__YOUR TASK__: Report every line of the records that includes the word "erste".

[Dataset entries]
--- --- ---

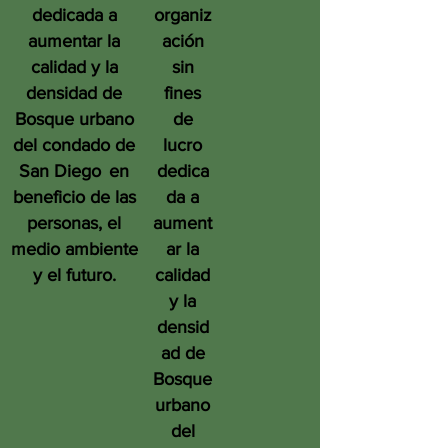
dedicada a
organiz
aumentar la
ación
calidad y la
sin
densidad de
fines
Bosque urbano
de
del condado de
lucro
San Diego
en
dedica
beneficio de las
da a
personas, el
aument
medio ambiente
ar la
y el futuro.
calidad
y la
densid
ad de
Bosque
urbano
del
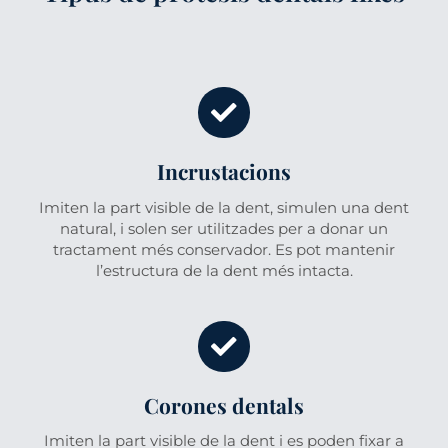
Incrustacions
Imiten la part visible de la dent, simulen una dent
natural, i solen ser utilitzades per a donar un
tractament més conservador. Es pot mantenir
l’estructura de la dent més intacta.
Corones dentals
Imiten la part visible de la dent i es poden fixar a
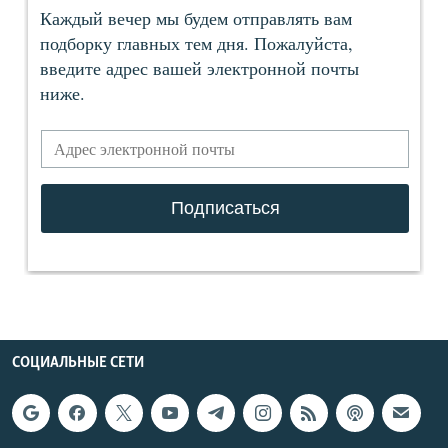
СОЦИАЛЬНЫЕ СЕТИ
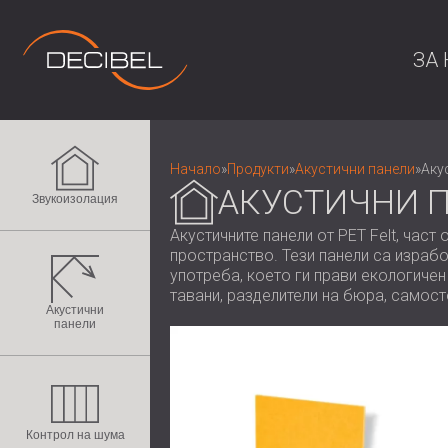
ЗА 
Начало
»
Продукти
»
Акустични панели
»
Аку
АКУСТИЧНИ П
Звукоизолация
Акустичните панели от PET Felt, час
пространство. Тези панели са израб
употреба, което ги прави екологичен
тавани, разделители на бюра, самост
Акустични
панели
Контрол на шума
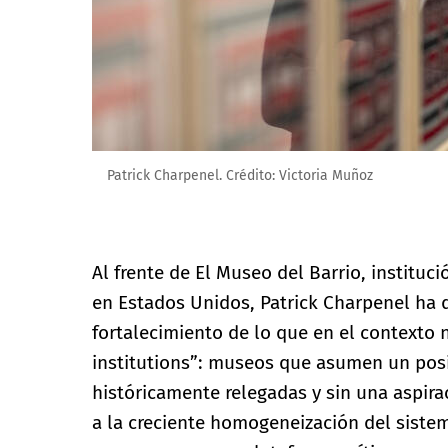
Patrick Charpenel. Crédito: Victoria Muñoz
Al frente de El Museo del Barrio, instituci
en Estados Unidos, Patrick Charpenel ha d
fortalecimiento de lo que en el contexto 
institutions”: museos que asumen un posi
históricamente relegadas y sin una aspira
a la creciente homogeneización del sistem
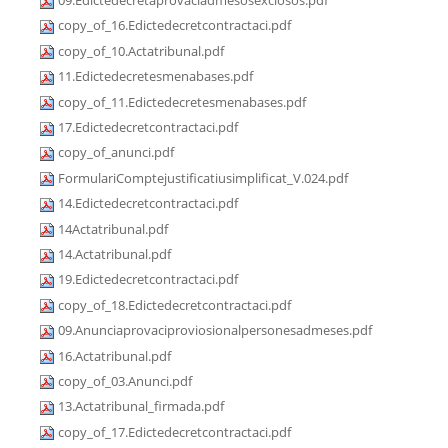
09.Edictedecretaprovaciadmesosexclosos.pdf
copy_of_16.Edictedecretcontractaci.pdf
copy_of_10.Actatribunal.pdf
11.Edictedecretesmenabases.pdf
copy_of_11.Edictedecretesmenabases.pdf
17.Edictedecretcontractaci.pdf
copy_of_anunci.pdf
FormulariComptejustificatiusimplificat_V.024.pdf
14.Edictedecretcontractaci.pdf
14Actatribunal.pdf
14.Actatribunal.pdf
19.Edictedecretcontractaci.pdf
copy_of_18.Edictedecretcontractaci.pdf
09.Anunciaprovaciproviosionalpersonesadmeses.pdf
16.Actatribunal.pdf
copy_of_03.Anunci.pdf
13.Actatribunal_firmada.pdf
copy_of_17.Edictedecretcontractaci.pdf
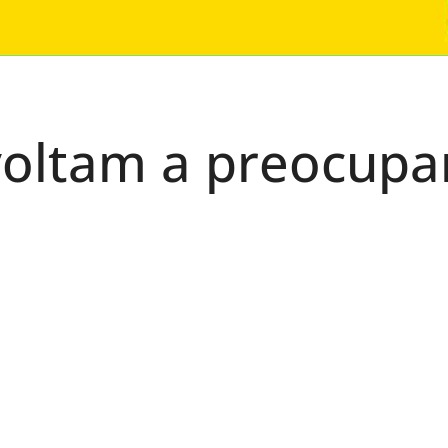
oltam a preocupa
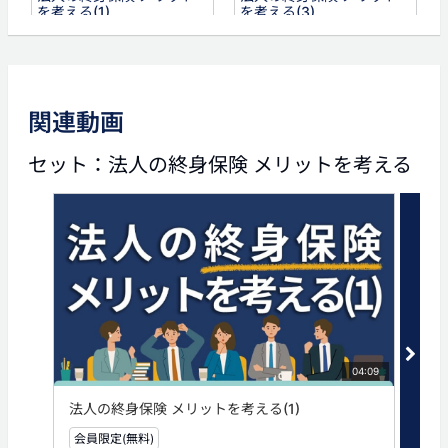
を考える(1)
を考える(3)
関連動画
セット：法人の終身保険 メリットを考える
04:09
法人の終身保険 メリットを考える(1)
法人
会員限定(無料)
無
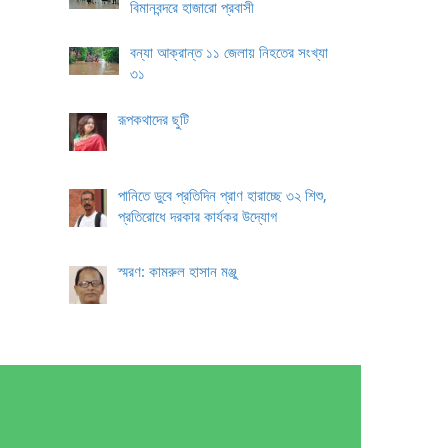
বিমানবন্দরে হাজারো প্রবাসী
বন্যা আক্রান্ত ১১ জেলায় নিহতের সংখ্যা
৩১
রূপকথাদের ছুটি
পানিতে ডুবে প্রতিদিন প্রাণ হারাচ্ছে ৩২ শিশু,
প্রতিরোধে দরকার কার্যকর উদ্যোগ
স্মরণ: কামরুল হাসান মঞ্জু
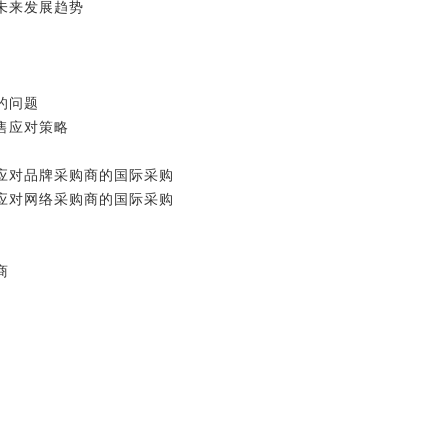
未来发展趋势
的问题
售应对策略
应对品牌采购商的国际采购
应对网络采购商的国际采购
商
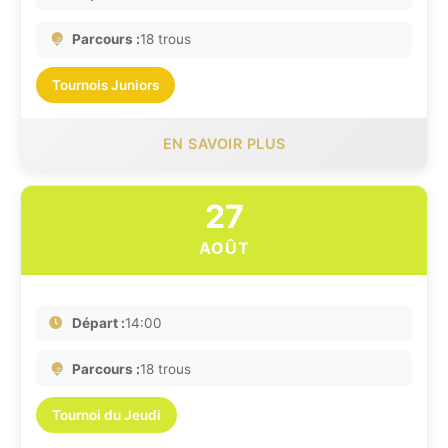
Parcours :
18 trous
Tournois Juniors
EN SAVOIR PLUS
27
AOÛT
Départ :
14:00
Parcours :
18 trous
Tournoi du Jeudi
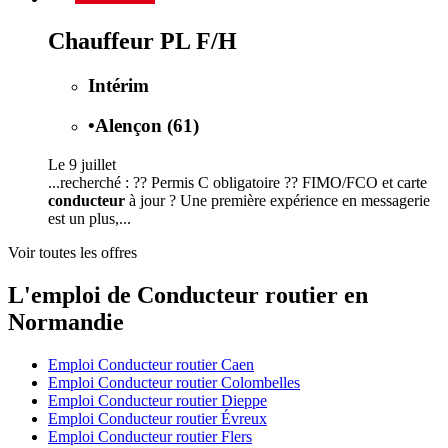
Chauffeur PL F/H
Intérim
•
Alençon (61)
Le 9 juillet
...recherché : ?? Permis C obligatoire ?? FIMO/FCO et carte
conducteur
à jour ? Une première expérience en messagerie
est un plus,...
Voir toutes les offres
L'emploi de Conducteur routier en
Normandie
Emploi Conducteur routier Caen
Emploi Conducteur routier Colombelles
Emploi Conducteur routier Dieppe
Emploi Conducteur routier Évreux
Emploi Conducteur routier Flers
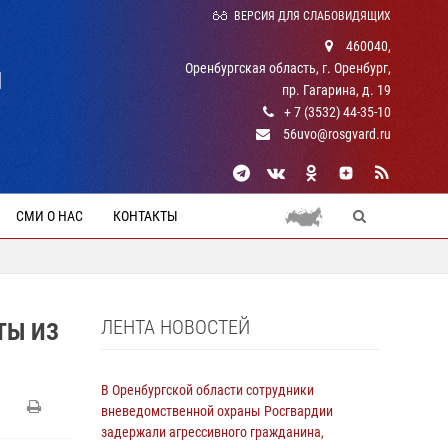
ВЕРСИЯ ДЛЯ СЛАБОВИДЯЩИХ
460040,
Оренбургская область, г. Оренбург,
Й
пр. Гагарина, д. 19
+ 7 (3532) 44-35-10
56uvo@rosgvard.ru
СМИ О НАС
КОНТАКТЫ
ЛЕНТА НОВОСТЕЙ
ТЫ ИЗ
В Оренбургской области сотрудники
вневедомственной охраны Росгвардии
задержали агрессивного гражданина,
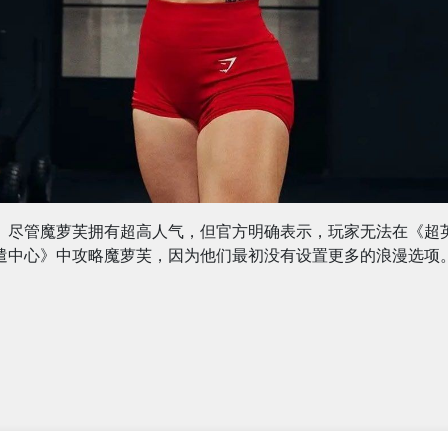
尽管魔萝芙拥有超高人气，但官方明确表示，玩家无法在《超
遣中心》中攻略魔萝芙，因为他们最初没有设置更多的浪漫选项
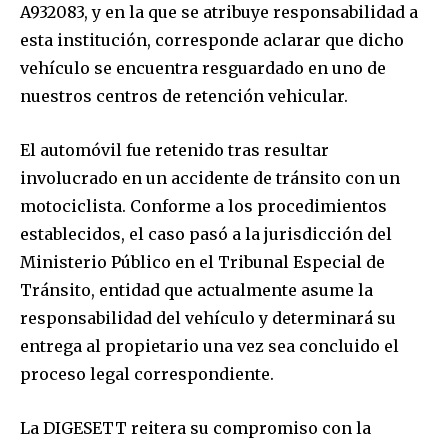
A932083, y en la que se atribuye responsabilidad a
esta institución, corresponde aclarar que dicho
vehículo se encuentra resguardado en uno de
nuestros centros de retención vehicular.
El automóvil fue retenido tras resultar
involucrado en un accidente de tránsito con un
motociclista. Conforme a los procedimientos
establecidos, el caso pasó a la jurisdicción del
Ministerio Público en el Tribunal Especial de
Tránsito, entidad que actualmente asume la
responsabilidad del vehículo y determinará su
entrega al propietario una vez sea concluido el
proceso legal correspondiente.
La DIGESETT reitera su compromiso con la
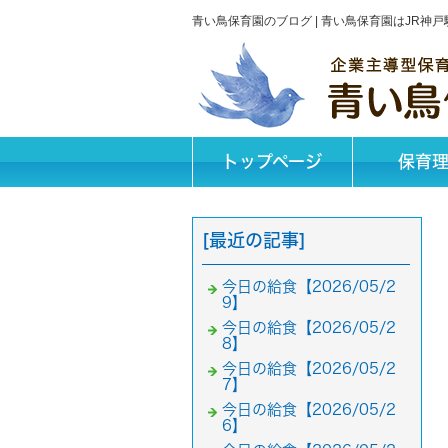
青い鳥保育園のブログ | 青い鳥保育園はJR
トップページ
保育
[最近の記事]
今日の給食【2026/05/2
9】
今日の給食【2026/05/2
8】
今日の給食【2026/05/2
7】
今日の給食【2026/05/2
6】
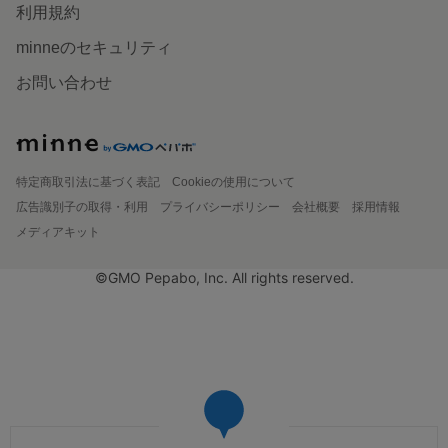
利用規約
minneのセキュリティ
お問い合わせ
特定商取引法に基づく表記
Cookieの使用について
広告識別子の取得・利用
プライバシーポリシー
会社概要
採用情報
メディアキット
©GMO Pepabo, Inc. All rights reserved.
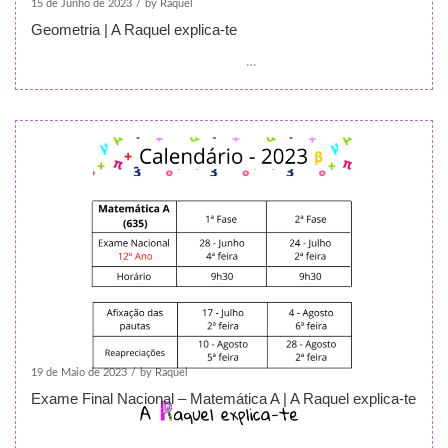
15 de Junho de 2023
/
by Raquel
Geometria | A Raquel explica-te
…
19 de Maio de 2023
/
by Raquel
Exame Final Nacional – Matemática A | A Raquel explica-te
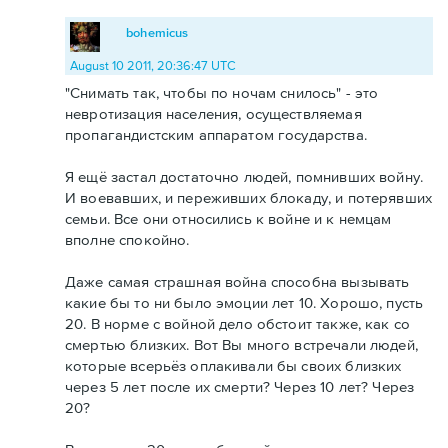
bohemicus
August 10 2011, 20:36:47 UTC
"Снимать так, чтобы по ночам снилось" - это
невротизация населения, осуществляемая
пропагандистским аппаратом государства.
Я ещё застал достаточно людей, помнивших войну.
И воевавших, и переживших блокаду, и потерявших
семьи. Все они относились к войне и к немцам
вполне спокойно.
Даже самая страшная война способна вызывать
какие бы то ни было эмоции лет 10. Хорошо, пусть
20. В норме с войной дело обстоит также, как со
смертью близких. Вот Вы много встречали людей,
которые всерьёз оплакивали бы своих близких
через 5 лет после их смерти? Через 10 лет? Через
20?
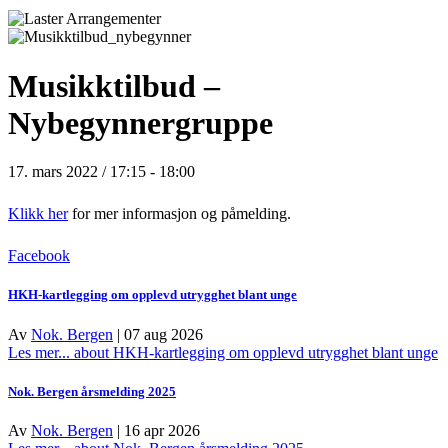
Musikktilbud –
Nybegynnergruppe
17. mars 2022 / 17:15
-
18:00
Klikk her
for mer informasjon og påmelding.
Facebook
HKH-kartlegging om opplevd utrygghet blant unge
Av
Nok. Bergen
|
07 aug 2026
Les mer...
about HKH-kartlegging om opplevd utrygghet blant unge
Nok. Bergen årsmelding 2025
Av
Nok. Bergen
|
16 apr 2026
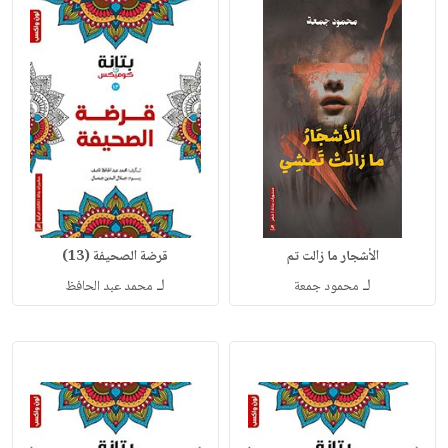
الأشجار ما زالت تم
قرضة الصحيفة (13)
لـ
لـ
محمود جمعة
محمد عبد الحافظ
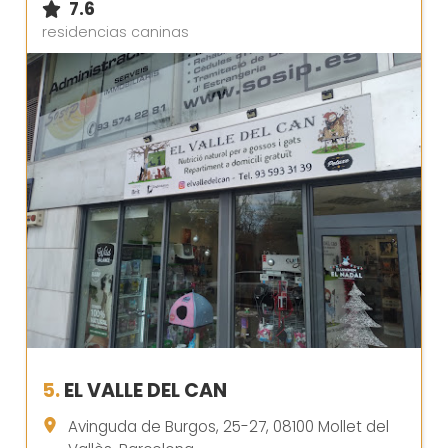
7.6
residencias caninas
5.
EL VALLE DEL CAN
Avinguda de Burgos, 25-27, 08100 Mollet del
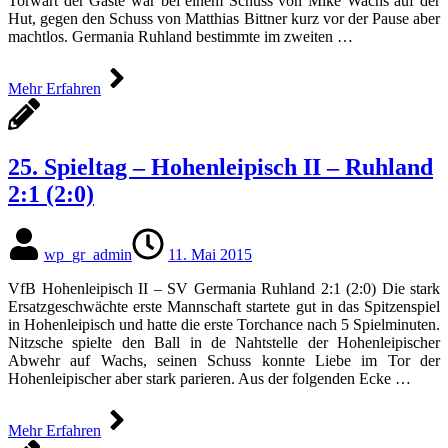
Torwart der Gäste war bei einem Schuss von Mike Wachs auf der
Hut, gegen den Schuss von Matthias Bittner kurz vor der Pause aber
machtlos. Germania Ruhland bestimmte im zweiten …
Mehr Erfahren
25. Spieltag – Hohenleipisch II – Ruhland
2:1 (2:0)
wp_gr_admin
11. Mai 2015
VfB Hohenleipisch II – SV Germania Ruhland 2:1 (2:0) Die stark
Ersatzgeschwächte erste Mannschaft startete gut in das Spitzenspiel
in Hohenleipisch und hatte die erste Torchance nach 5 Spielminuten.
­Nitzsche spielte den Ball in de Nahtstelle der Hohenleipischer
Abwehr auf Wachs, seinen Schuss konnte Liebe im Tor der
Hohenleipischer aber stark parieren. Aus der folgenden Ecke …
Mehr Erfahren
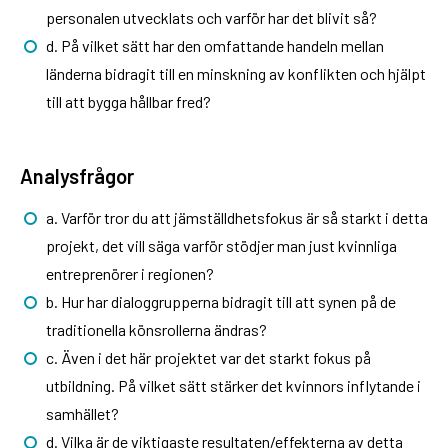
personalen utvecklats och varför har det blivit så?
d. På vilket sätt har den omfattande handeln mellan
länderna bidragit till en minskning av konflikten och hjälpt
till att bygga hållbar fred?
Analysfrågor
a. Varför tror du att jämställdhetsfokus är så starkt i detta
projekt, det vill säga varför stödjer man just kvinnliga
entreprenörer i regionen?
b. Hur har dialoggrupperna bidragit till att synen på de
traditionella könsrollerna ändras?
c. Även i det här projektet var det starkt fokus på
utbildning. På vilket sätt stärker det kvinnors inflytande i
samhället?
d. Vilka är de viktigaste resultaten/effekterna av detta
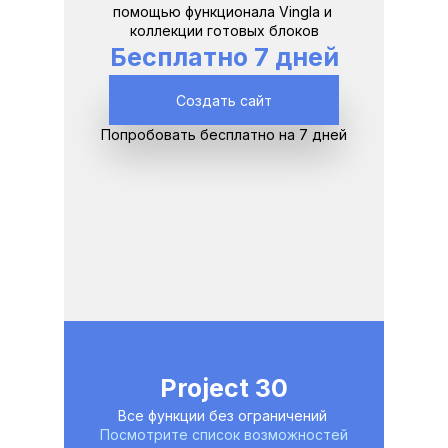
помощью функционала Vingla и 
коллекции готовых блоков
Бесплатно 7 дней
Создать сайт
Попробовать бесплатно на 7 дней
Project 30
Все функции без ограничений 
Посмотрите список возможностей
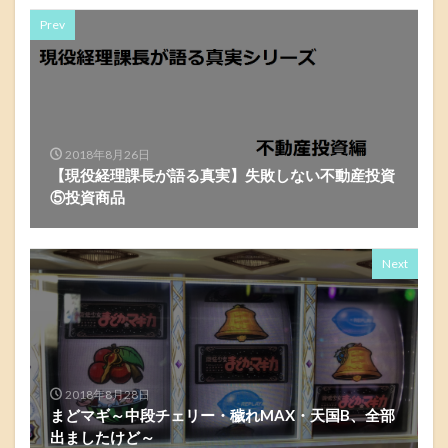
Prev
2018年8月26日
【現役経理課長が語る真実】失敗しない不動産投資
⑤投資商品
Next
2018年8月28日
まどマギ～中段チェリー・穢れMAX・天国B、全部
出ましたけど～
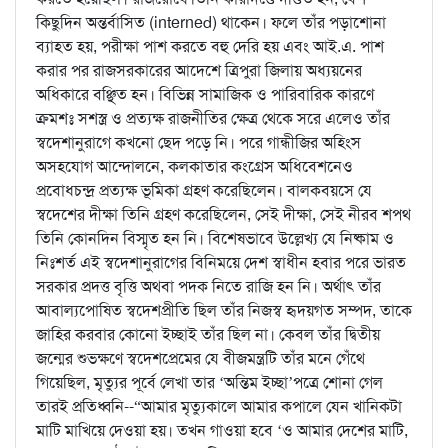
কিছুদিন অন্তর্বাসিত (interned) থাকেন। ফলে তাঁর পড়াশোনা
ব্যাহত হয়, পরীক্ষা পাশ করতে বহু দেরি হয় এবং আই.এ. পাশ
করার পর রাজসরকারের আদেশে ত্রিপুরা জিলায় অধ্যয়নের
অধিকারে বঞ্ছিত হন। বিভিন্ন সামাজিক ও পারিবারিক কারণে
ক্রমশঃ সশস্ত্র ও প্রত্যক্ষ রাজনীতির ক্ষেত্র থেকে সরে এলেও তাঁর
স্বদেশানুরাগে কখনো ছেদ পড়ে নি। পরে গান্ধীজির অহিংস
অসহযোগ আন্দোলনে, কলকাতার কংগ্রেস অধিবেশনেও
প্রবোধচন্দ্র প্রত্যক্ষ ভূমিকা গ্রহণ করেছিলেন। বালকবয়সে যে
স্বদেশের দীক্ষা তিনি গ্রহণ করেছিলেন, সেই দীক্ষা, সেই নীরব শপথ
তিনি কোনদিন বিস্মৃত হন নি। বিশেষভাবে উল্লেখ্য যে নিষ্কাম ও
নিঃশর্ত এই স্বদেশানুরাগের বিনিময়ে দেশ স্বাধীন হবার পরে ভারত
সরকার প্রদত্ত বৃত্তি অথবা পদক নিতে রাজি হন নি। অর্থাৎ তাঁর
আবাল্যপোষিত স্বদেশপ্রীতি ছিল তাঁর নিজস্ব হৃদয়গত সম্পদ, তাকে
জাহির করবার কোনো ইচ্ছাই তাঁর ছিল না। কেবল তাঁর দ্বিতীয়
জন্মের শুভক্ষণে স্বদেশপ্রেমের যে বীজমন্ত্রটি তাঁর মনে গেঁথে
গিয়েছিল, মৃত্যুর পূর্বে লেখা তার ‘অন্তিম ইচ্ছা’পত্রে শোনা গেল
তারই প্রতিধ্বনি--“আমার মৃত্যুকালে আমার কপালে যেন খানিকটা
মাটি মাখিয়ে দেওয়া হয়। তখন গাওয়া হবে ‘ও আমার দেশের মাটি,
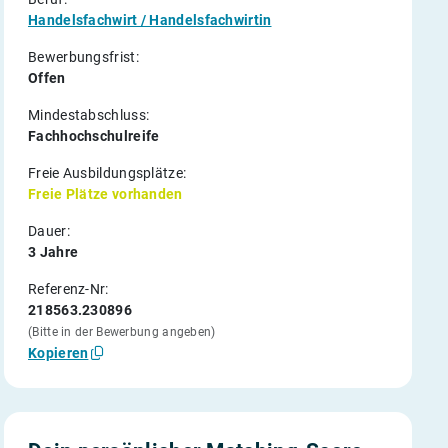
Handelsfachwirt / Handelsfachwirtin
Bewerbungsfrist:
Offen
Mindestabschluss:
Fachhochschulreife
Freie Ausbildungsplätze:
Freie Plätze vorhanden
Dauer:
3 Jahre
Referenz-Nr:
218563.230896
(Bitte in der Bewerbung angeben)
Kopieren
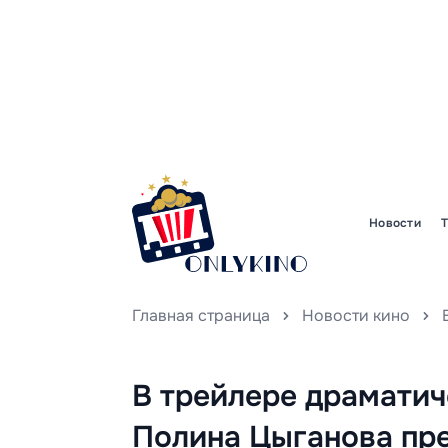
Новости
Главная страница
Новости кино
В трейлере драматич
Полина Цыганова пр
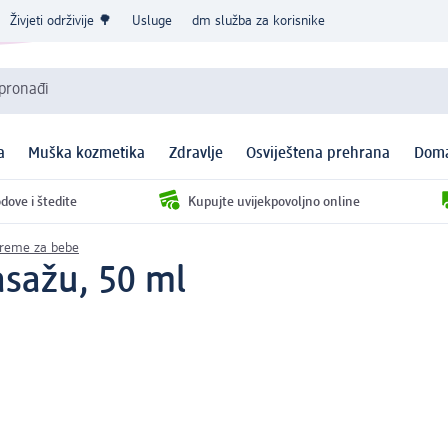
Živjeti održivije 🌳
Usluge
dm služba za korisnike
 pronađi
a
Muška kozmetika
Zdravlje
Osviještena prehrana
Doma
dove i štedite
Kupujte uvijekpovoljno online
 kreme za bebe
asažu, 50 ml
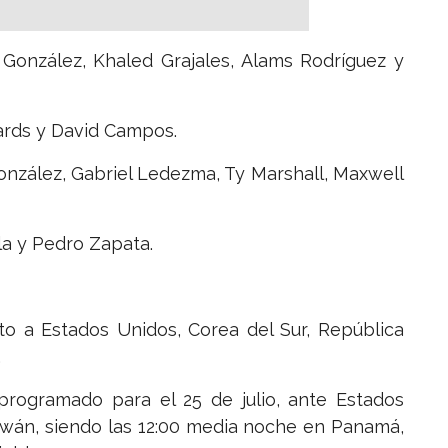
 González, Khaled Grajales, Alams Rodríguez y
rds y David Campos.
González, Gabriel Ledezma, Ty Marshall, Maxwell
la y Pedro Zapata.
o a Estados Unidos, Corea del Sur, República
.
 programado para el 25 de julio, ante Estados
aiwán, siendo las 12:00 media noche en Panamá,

--- --- ---

__RESPONSE TO THIS TASK__:
Ersatzgeschwächte erste Mannschaft startete gut in das Spitzenspiel
in Hohenleipisch und hatte die erste Torchance nach 5 Spielminuten.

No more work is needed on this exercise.